Information quality, like many information and technology subspecialties, seems to drift in and out of focus. Sometimes I find it difficult to understand why the subspecialty exists.
A recent epiphany concerning words and language has sent me on an outward-bound trajectory. I used to chafe at the "definition" of quality in a data context--the one that defines quality as "fit for purpose." I am now ready to break with it completely.
My epiphany had to do with the fact that meaning is not packaged up in words and phrases. Rather meaning is hiding behind and beneath them. Well-chosen words can be used as markers to stake out the boundaries of meaning or even, if we're careful, to constrain meaning much like a fence.
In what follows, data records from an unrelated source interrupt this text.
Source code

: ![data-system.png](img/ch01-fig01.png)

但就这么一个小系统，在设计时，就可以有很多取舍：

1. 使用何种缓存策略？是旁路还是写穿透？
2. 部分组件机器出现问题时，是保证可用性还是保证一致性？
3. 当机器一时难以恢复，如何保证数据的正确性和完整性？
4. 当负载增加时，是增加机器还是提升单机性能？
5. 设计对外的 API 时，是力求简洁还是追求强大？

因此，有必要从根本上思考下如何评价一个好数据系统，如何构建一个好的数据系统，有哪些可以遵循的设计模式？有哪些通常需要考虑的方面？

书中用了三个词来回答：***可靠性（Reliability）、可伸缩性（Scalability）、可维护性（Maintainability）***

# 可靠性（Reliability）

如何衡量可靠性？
When we focus on the stakes or the enclosure we risk losing the meaning that's inside.
We have all sat in high school (or college) literature classes and debated what the author or poet meant--what was the meaning that he or she had captured within the fence of language they had constructed. What we have failed to see in our information technology context is that business leaders, managers, consultants and others are exactly like those authors (only usually not nearly as careful in their use of language). We always have to ask what they meant and when we investigate, we invariably find that they didn't really know.
For more than 30 years we have labored to constrain the use of terms and encourage (or even enforce) the standardization of terminology. The issue seems to have taken on even more importance with the widespread adoption of newer reporting (business intelligence) technology that brings the data full circle. The leaders who were unable to stay focused long enough to generate good requirements are now launching their BI desktop and seeing the result.
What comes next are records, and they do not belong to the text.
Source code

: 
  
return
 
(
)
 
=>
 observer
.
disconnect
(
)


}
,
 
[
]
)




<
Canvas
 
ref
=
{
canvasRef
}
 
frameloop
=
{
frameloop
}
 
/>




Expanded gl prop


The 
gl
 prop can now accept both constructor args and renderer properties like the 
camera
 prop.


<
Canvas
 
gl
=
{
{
I think that if we are honest with ourselves we will realize that though we now have better titles for what we do and we are getting paid better to do it, we would have to admit that our goal is not attainable. We are being held accountable for The Quality of Data because that's how we have labeled ourselves. We haven't even learned from the tribulations suffered by the other quality disciplines. At least we should begin calling it data quality control or data quality assurance. We have to focus on improvement in processes rather than improvement in data.
Look inside the fence I have built here and see if you can find some meaning that will help you.